Supplied data START

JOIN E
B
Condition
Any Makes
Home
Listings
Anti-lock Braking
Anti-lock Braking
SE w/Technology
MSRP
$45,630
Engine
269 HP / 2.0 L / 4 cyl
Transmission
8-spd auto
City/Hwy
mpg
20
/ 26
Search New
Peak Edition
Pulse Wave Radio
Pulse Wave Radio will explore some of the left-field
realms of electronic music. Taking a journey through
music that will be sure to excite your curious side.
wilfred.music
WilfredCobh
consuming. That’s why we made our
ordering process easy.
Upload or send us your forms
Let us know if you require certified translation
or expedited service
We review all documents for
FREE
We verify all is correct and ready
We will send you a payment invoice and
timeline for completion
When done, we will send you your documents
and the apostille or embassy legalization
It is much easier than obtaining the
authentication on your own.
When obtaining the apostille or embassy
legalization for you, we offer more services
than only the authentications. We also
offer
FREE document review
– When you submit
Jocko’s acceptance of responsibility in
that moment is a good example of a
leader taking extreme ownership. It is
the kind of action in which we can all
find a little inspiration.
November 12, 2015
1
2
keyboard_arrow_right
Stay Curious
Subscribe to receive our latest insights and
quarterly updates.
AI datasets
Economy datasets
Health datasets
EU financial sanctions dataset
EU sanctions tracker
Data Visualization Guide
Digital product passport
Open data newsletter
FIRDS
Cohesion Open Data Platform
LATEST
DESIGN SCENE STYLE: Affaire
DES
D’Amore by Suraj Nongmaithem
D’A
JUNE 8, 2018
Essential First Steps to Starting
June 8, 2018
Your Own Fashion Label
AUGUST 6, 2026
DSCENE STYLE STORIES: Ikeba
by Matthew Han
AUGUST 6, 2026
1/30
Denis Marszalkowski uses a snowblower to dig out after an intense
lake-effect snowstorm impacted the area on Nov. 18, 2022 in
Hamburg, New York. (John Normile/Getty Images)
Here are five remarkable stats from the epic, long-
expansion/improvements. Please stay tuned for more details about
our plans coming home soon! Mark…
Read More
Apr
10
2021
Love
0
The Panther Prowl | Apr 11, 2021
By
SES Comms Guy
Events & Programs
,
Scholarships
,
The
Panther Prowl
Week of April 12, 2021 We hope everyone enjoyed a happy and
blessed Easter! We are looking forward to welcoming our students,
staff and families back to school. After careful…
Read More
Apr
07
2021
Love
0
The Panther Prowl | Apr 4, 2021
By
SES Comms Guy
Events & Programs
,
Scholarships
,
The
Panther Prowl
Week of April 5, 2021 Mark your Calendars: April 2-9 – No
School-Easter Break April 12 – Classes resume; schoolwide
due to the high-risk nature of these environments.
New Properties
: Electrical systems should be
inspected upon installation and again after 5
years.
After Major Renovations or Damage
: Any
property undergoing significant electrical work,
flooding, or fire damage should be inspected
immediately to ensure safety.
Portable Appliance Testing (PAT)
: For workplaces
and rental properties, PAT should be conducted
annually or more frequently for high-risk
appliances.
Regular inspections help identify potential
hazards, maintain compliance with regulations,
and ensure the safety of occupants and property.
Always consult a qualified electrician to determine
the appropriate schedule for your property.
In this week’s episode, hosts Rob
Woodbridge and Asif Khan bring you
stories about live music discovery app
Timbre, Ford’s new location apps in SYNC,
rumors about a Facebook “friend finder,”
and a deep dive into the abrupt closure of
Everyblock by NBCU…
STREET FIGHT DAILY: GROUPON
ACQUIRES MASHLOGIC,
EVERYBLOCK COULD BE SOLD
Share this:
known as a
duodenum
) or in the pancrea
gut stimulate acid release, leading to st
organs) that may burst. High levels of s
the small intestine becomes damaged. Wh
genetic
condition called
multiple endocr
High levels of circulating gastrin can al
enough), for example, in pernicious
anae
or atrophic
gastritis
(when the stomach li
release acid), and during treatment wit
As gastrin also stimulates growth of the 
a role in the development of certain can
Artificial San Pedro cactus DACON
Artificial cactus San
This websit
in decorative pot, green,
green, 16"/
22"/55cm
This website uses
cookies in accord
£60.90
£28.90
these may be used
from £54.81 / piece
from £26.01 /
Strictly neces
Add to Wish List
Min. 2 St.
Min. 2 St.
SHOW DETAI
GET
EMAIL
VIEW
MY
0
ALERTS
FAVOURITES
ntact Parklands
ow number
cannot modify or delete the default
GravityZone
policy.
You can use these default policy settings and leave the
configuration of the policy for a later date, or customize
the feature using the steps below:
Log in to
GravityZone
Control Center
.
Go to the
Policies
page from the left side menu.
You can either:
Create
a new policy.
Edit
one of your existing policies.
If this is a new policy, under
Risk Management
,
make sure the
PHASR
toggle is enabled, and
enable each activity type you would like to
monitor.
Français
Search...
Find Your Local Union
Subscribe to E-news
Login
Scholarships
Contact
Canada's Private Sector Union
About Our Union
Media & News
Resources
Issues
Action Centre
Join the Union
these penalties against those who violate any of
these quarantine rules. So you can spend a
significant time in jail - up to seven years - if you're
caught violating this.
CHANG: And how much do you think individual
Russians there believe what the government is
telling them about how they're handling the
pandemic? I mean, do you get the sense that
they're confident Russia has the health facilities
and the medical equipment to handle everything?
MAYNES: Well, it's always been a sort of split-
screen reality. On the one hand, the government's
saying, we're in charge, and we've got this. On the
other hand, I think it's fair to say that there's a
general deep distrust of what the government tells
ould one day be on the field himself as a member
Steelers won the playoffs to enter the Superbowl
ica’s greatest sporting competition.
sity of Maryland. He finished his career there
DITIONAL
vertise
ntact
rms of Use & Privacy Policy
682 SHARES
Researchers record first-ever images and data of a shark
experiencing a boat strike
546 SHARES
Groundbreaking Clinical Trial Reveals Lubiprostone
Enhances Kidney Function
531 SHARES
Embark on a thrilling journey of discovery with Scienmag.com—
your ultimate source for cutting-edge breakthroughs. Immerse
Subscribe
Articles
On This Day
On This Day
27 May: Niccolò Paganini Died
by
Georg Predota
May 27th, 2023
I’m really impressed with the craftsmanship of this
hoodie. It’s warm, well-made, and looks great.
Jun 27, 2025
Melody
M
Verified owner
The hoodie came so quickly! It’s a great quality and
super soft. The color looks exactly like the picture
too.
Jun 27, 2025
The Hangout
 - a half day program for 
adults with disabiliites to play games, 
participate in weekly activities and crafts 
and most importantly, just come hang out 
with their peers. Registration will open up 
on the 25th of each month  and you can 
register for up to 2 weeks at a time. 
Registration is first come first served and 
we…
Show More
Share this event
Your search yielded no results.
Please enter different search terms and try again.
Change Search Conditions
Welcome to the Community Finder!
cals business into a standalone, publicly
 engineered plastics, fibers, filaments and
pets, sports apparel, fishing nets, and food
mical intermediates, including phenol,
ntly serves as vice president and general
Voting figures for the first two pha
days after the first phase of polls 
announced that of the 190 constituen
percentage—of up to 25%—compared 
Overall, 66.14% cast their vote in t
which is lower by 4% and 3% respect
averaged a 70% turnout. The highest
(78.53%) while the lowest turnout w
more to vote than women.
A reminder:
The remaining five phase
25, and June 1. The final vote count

Supplied data END

*Task requirements*: Copy the listing above line for line, without changing a single character.

*Output for this task*:
JOIN E
B
Condition
Any Makes
Home
Listings
Anti-lock Braking
Anti-lock Braking
SE w/Technology
MSRP
$45,630
Engine
269 HP / 2.0 L / 4 cyl
Transmission
8-spd auto
City/Hwy
mpg
20
/ 26
Search New
Peak Edition
Pulse Wave Radio
Pulse Wave Radio will explore some of the left-field
realms of electronic music. Taking a journey through
music that will be sure to excite your curious side.
wilfred.music
WilfredCobh
consuming. That’s why we made our
ordering process easy.
Upload or send us your forms
Let us know if you require certified translation
or expedited service
We review all documents for
FREE
We verify all is correct and ready
We will send you a payment invoice and
timeline for completion
When done, we will send you your documents
and the apostille or embassy legalization
It is much easier than obtaining the
authentication on your own.
When obtaining the apostille or embassy
legalization for you, we offer more services
than only the authentications. We also
offer
FREE document review
– When you submit
Jocko’s acceptance of responsibility in
that moment is a good example of a
leader taking extreme ownership. It is
the kind of action in which we can all
find a little inspiration.
November 12, 2015
1
2
keyboard_arrow_right
Stay Curious
Subscribe to receive our latest insights and
quarterly updates.
AI datasets
Economy datasets
Health datasets
EU financial sanctions dataset
EU sanctions tracker
Data Visualization Guide
Digital product passport
Open data newsletter
FIRDS
Cohesion Open Data Platform
LATEST
DESIGN SCENE STYLE: Affaire
DES
D’Amore by Suraj Nongmaithem
D’A
JUNE 8, 2018
Essential First Steps to Starting
June 8, 2018
Your Own Fashion Label
AUGUST 6, 2026
DSCENE STYLE STORIES: Ikeba
by Matthew Han
AUGUST 6, 2026
1/30
Denis Marszalkowski uses a snowblower to dig out after an intense
lake-effect snowstorm impacted the area on Nov. 18, 2022 in
Hamburg, New York. (John Normile/Getty Images)
Here are five remarkable stats from the epic, long-
expansion/improvements. Please stay tuned for more details about
our plans coming home soon! Mark…
Read More
Apr
10
2021
Love
0
The Panther Prowl | Apr 11, 2021
By
SES Comms Guy
Events & Programs
,
Scholarships
,
The
Panther Prowl
Week of April 12, 2021 We hope everyone enjoyed a happy and
blessed Easter! We are looking forward to welcoming our students,
staff and families back to school. After careful…
Read More
Apr
07
2021
Love
0
The Panther Prowl | Apr 4, 2021
By
SES Comms Guy
Events & Programs
,
Scholarships
,
The
Panther Prowl
Week of April 5, 2021 Mark your Calendars: April 2-9 – No
School-Easter Break April 12 – Classes resume; schoolwide
due to the high-risk nature of these environments.
New Properties
: Electrical systems should be
inspected upon installation and again after 5
years.
After Major Renovations or Damage
: Any
property undergoing significant electrical work,
flooding, or fire damage should be inspected
immediately to ensure safety.
Portable Appliance Testing (PAT)
: For workplaces
and rental properties, PAT should be conducted
annually or more frequently for high-risk
appliances.
Regular inspections help identify potential
hazards, maintain compliance with regulations,
and ensure the safety of occupants and property.
Always consult a qualified electrician to determine
the appropriate schedule for your property.
In this week’s episode, hosts Rob
Woodbridge and Asif Khan bring you
stories about live music discovery app
Timbre, Ford’s new location apps in SYNC,
rumors about a Facebook “friend finder,”
and a deep dive into the abrupt closure of
Everyblock by NBCU…
STREET FIGHT DAILY: GROUPON
ACQUIRES MASHLOGIC,
EVERYBLOCK COULD BE SOLD
Share this:
known as a
duodenum
) or in the pancrea
gut stimulate acid release, leading to st
organs) that may burst. High levels of s
the small intestine becomes damaged. Wh
genetic
condition called
multiple endocr
High levels of circulating gastrin can al
enough), for example, in pernicious
anae
or atrophic
gastritis
(when the stomach li
release acid), and during treatment wit
As gastrin also stimulates growth of the 
a role in the development of certain can
Artificial San Pedro cactus DACON
Artificial cactus San
This websit
in decorative pot, green,
green, 16"/
22"/55cm
This website uses
cookies in accord
£60.90
£28.90
these may be used
from £54.81 / piece
from £26.01 /
Strictly neces
Add to Wish List
Min. 2 St.
Min. 2 St.
SHOW DETAI
GET
EMAIL
VIEW
MY
0
ALERTS
FAVOURITES
ntact Parklands
ow number
cannot modify or delete the default
GravityZone
policy.
You can use these default policy settings and leave the
configuration of the policy for a later date, or customize
the feature using the steps below:
Log in to
GravityZone
Control Center
.
Go to the
Policies
page from the left side menu.
You can either:
Create
a new policy.
Edit
one of your existing policies.
If this is a new policy, under
Risk Management
,
make sure the
PHASR
toggle is enabled, and
enable each activity type you would like to
monitor.
Français
Search...
Find Your Local Union
Subscribe to E-news
Login
Scholarships
Contact
Canada's Private Sector Union
About Our Union
Media & News
Resources
Issues
Action Centre
Join the Union
these penalties against those who violate any of
these quarantine rules. So you can spend a
significant time in jail - up to seven years - if you're
caught violating this.
CHANG: And how much do you think individual
Russians there believe what the government is
telling them about how they're handling the
pandemic? I mean, do you get the sense that
they're confident Russia has the health facilities
and the medical equipment to handle everything?
MAYNES: Well, it's always been a sort of split-
screen reality. On the one hand, the government's
saying, we're in charge, and we've got this. On the
other hand, I think it's fair to say that there's a
general deep distrust of what the government tells
ould one day be on the field himself as a member
Steelers won the playoffs to enter the Superbowl
ica’s greatest sporting competition.
sity of Maryland. He finished his career there
DITIONAL
vertise
ntact
rms of Use & Privacy Policy
682 SHARES
Researchers record first-ever images and data of a shark
experiencing a boat strike
546 SHARES
Groundbreaking Clinical Trial Reveals Lubiprostone
Enhances Kidney Function
531 SHARES
Embark on a thrilling journey of discovery with Scienmag.com—
your ultimate source for cutting-edge breakthroughs. Immerse
Subscribe
Articles
On This Day
On This Day
27 May: Niccolò Paganini Died
by
Georg Predota
May 27th, 2023
I’m really impressed with the craftsmanship of this
hoodie. It’s warm, well-made, and looks great.
Jun 27, 2025
Melody
M
Verified owner
The hoodie came so quickly! It’s a great quality and
super soft. The color looks exactly like the picture
too.
Jun 27, 2025
The Hangout
 - a half day program for 
adults with disabiliites to play games, 
participate in weekly activities and crafts 
and most importantly, just come hang out 
with their peers. Registration will open up 
on the 25th of each month  and you can 
register for up to 2 weeks at a time. 
Registration is first come first served and 
we…
Show More
Share this event
Your search yielded no results.
Please enter different search terms and try again.
Change Search Conditions
Welcome to the Community Finder!
cals business into a standalone, publicly
 engineered plastics, fibers, filaments and
pets, sports apparel, fishing nets, and food
mical intermediates, including phenol,
ntly serves as vice president and general
Voting figures for the first two pha
days after the first phase of polls 
announced that of the 190 constituen
percentage—of up to 25%—compared 
Overall, 66.14% cast their vote in t
which is lower by 4% and 3% respect
averaged a 70% turnout. The highest
(78.53%) while the lowest turnout w
more to vote than women.
A reminder:
The remaining five phase
25, and June 1. The final vote count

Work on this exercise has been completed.